## Task brief
A verbatim copy of the records below, pictures omitted, is the task.

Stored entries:

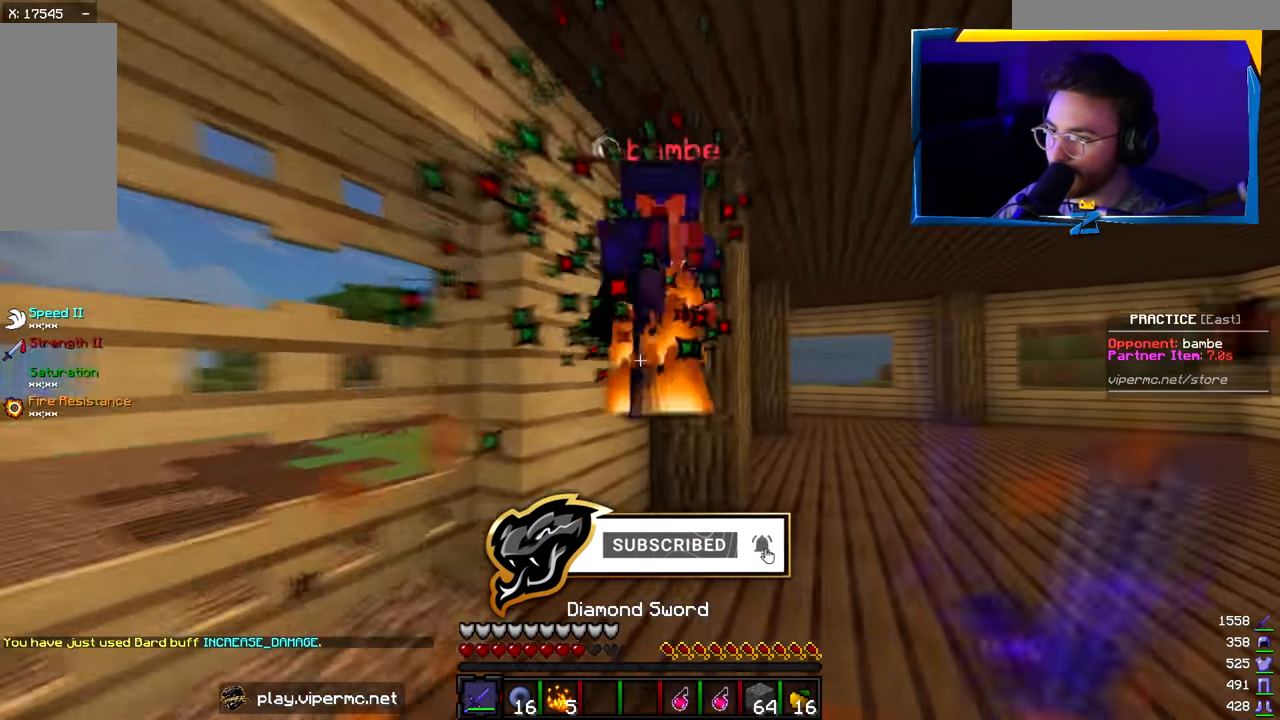
{"keys": ["a", "d", "s"], "mouse": ["left"], "events": [[200, "d", "down"], [384, "a", "down"], [417, "d", "up"], [434, "w", "up"], [484, "d", "down"], [484, "s", "down"]]}
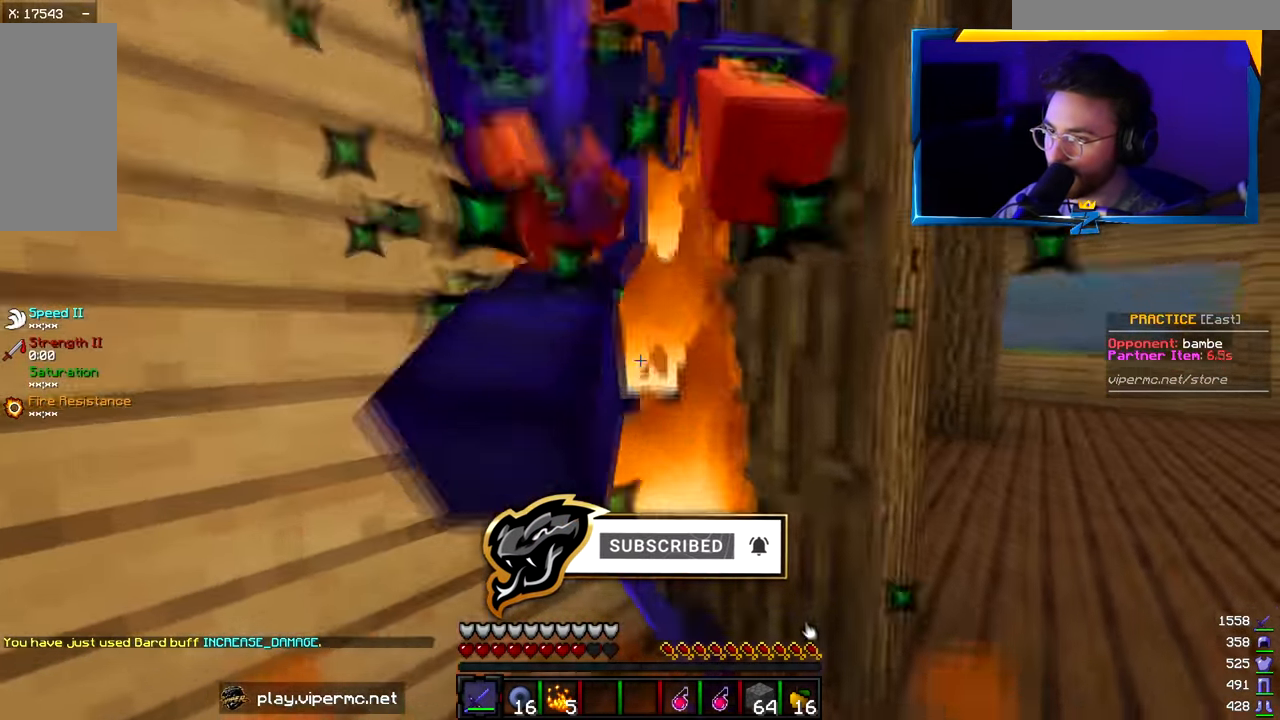
{"keys": ["d"], "mouse": ["right"], "events": [[50, "a", "up"], [117, "mouse_left", "up"], [134, "a", "down"], [150, "d", "up"], [167, "mouse_right", "down"], [234, "s", "up"], [384, "d", "down"], [400, "a", "up"]]}
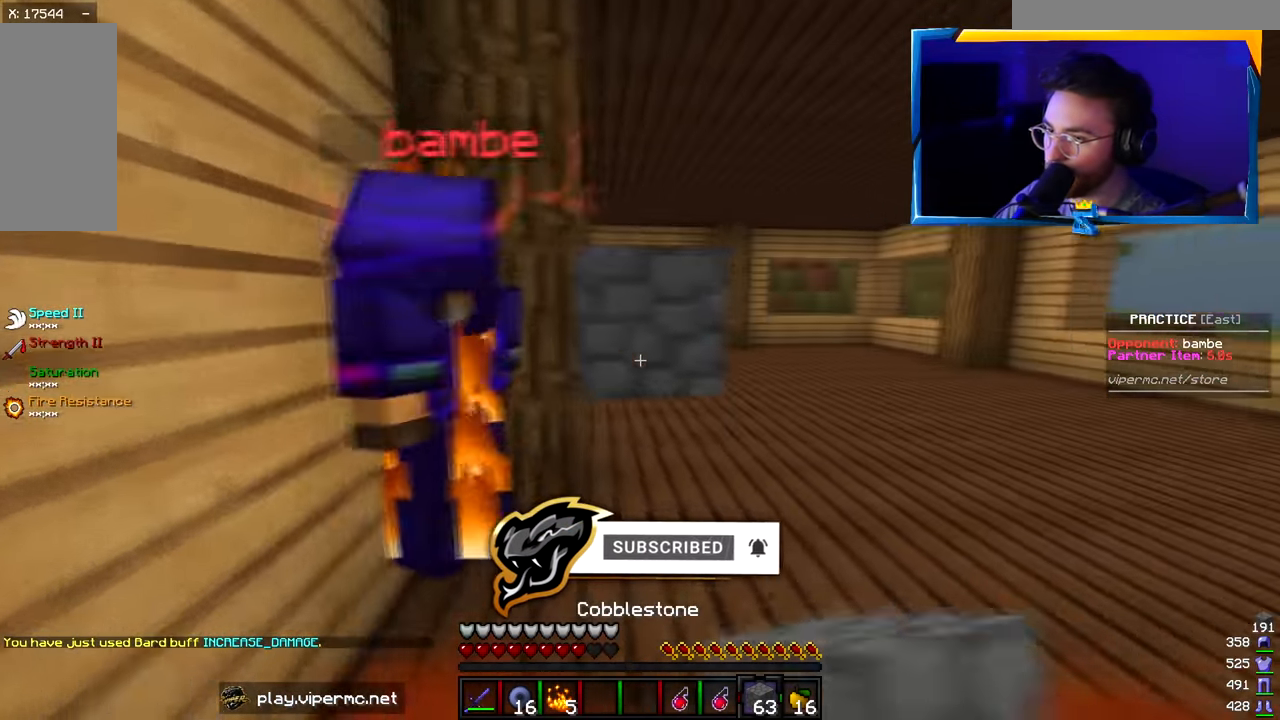
{"keys": ["d"], "mouse": ["right"], "events": [[34, "s", "down"], [100, "d", "up"], [117, "a", "down"], [150, "mouse_right", "up"], [200, "mouse_right", "down"], [250, "s", "up"], [267, "a", "up"], [350, "d", "down"]]}
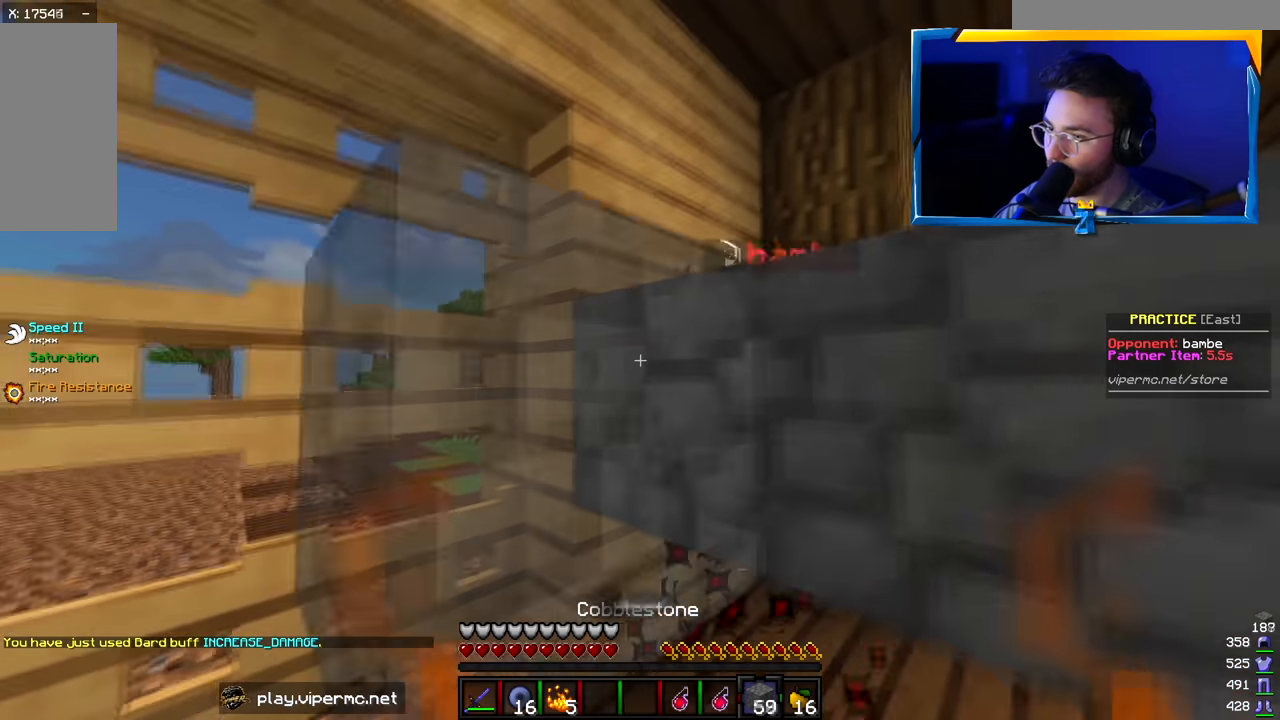
{"keys": ["d", "s"], "mouse": ["right"], "events": [[17, "d", "up"], [34, "mouse_right", "up"], [200, "mouse_right", "down"], [234, "d", "down"], [267, "mouse_right", "up"], [300, "s", "down"], [384, "mouse_right", "down"]]}
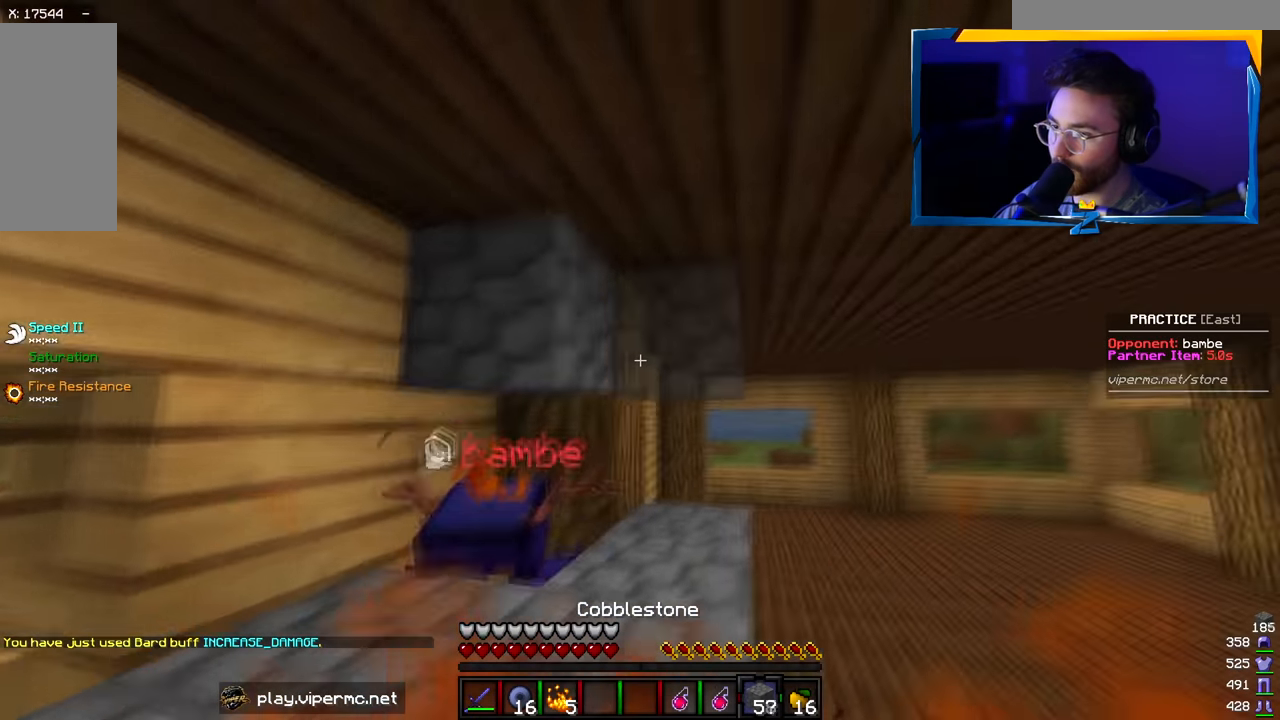
{"keys": [], "mouse": ["right"], "events": [[134, "a", "down"], [150, "d", "up"], [150, "s", "up"], [350, "a", "up"], [450, "mouse_right", "up"], [484, "mouse_right", "down"]]}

## Result of this task
{"keys": ["a", "d", "s"], "mouse": ["left"], "events": [[200, "d", "down"], [384, "a", "down"], [417, "d", "up"], [434, "w", "up"], [484, "d", "down"], [484, "s", "down"]]}
{"keys": ["d"], "mouse": ["right"], "events": [[50, "a", "up"], [117, "mouse_left", "up"], [134, "a", "down"], [150, "d", "up"], [167, "mouse_right", "down"], [234, "s", "up"], [384, "d", "down"], [400, "a", "up"]]}
{"keys": ["d"], "mouse": ["right"], "events": [[34, "s", "down"], [100, "d", "up"], [117, "a", "down"], [150, "mouse_right", "up"], [200, "mouse_right", "down"], [250, "s", "up"], [267, "a", "up"], [350, "d", "down"]]}
{"keys": ["d", "s"], "mouse": ["right"], "events": [[17, "d", "up"], [34, "mouse_right", "up"], [200, "mouse_right", "down"], [234, "d", "down"], [267, "mouse_right", "up"], [300, "s", "down"], [384, "mouse_right", "down"]]}
{"keys": [], "mouse": ["right"], "events": [[134, "a", "down"], [150, "d", "up"], [150, "s", "up"], [350, "a", "up"], [450, "mouse_right", "up"], [484, "mouse_right", "down"]]}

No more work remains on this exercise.